━━━ Working data

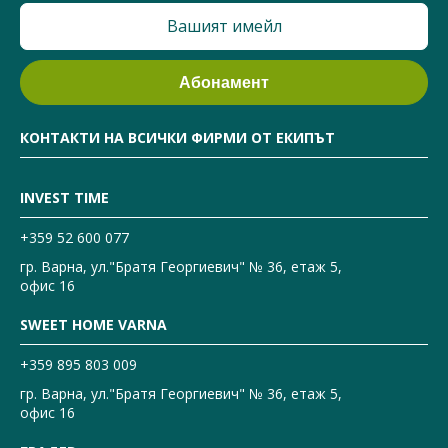
КОНТАКТИ НА ВСИЧКИ ФИРМИ ОТ ЕКИПЪТ
INVEST TIME
+359 52 600 077
гр. Варна, ул."Братя Георгиевич" № 36, етаж 5,
офис 16
SWEET HOME VARNA
+359 895 803 009
гр. Варна, ул."Братя Георгиевич" № 36, етаж 5,
офис 16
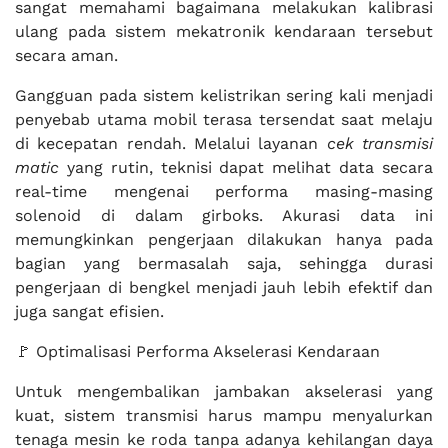
sangat memahami bagaimana melakukan kalibrasi
ulang pada sistem mekatronik kendaraan tersebut
secara aman.
Gangguan pada sistem kelistrikan sering kali menjadi
penyebab utama mobil terasa tersendat saat melaju
di kecepatan rendah. Melalui layanan
cek transmisi
matic
yang rutin, teknisi dapat melihat data secara
real-time mengenai performa masing-masing
solenoid di dalam girboks. Akurasi data ini
memungkinkan pengerjaan dilakukan hanya pada
bagian yang bermasalah saja, sehingga durasi
pengerjaan di bengkel menjadi jauh lebih efektif dan
juga sangat efisien.
🚩 Optimalisasi Performa Akselerasi Kendaraan
Untuk mengembalikan jambakan akselerasi yang
kuat, sistem transmisi harus mampu menyalurkan
tenaga mesin ke roda tanpa adanya kehilangan daya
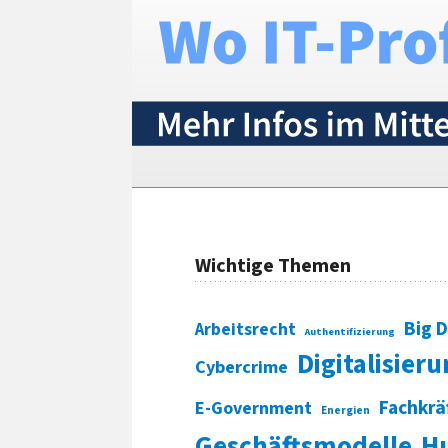
Wichtige Themen
Big 
Arbeitsrecht
Authentifizierung
Digitalisier
Cybercrime
Fachkrä
E-Government
Energien
Geschäftsmodelle
H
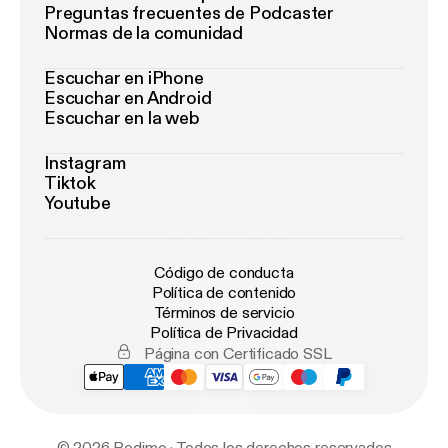
Preguntas frecuentes de Podcaster
Normas de la comunidad
Escuchar en iPhone
Escuchar en Android
Escuchar en la web
Instagram
Tiktok
Youtube
Código de conducta
Política de contenido
Términos de servicio
Política de Privacidad
Página con Certificado SSL
© 2026 Podimo · Todos los derechos reservados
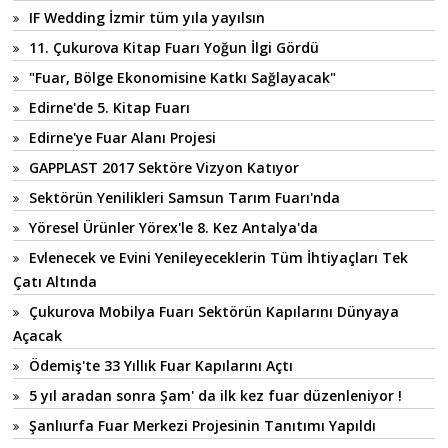
IF Wedding İzmir tüm yıla yayılsın
11. Çukurova Kitap Fuarı Yoğun İlgi Gördü
"Fuar, Bölge Ekonomisine Katkı Sağlayacak"
Edirne'de 5. Kitap Fuarı
Edirne'ye Fuar Alanı Projesi
GAPPLAST 2017 Sektöre Vizyon Katıyor
Sektörün Yenilikleri Samsun Tarım Fuarı'nda
Yöresel Ürünler Yörex'le 8. Kez Antalya'da
Evlenecek ve Evini Yenileyeceklerin Tüm İhtiyaçları Tek
Çatı Altında
Çukurova Mobilya Fuarı Sektörün Kapılarını Dünyaya
Açacak
Ödemiş'te 33 Yıllık Fuar Kapılarını Açtı
5 yıl aradan sonra Şam' da ilk kez fuar düzenleniyor !
Şanlıurfa Fuar Merkezi Projesinin Tanıtımı Yapıldı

━━━━━━

**Prompt:** Print everything from the start of the items down to the line that contains "los derechos reservados", including that line, and leave the pictures out of your answer.

**Solution below:**
КОНТАКТИ НА ВСИЧКИ ФИРМИ ОТ ЕКИПЪТ
INVEST TIME
+359 52 600 077
гр. Варна, ул."Братя Георгиевич" № 36, етаж 5,
офис 16
SWEET HOME VARNA
+359 895 803 009
гр. Варна, ул."Братя Георгиевич" № 36, етаж 5,
офис 16
sangat memahami bagaimana melakukan kalibrasi
ulang pada sistem mekatronik kendaraan tersebut
secara aman.
Gangguan pada sistem kelistrikan sering kali menjadi
penyebab utama mobil terasa tersendat saat melaju
di kecepatan rendah. Melalui layanan
cek transmisi
matic
yang rutin, teknisi dapat melihat data secara
real-time mengenai performa masing-masing
solenoid di dalam girboks. Akurasi data ini
memungkinkan pengerjaan dilakukan hanya pada
bagian yang bermasalah saja, sehingga durasi
pengerjaan di bengkel menjadi jauh lebih efektif dan
juga sangat efisien.
🚩 Optimalisasi Performa Akselerasi Kendaraan
Untuk mengembalikan jambakan akselerasi yang
kuat, sistem transmisi harus mampu menyalurkan
tenaga mesin ke roda tanpa adanya kehilangan daya
Wichtige Themen
Big 
Arbeitsrecht
Authentifizierung
Digitalisier
Cybercrime
Fachkrä
E-Government
Energien
Geschäftsmodelle
H
Preguntas frecuentes de Podcaster
Normas de la comunidad
Escuchar en iPhone
Escuchar en Android
Escuchar en la web
Instagram
Tiktok
Youtube
Código de conducta
Política de contenido
Términos de servicio
Política de Privacidad
Página con Certificado SSL
© 2026 Podimo · Todos los derechos reservados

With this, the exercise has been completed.